European companies are leading US rivals in migrating to multi-protocol label switching (MPLS) based IP virtual private networks (VPNs), and as a result are benefitting from cost savings.

Where just 33 percent of North American companies surveyed said they had fully deployed the technology, the number of European companies with no plans to deploy MPLS networks dropped from 37 percent in 2005 to 16 percent this year.

Phil Sayer, Forrester Research European telecoms and networks senior analyst told Techworld: "Plenty of companies are rolling out things like video-conferencing, which is driving voice-over-IP in particular, as that's the first application of IP technology companies go for. The first and main driver for this is undoubtedly cost savings."

Sayer said there was no way of knowing for sure from the responses of the 301 telecoms decision-makers interviewed for the annual report why European companies are more open to IP deployment than their US counterparts.
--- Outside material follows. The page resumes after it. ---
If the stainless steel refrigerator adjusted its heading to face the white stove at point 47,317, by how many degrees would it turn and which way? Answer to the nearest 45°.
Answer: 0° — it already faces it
But he speculated: "Cost is more of a driver for European companies than US ones because they are paying international roaming prices for calls and video-conferencing, which gives them a much bigger incentive to adopt IP technology."

The research also found Europe leading the US in terms of managed service adoption, while security and mobility were high on agendas on both sides of the Atlantic.

Only 18 percent of European companies don't use managed services, while that figure rises to 53 percent in the States. And mobile products and services account for one-third of budgets across the board, putting security at the forefront of most respondents' minds.

"There is certainly data to suggest European companies are generally more open to outsourcing of offshoring non-core operations than American ones," said Sayer.

"And email or internet access is still generally the first mobile deployment these companies say they're doing, for executives, home workers and field-force workers.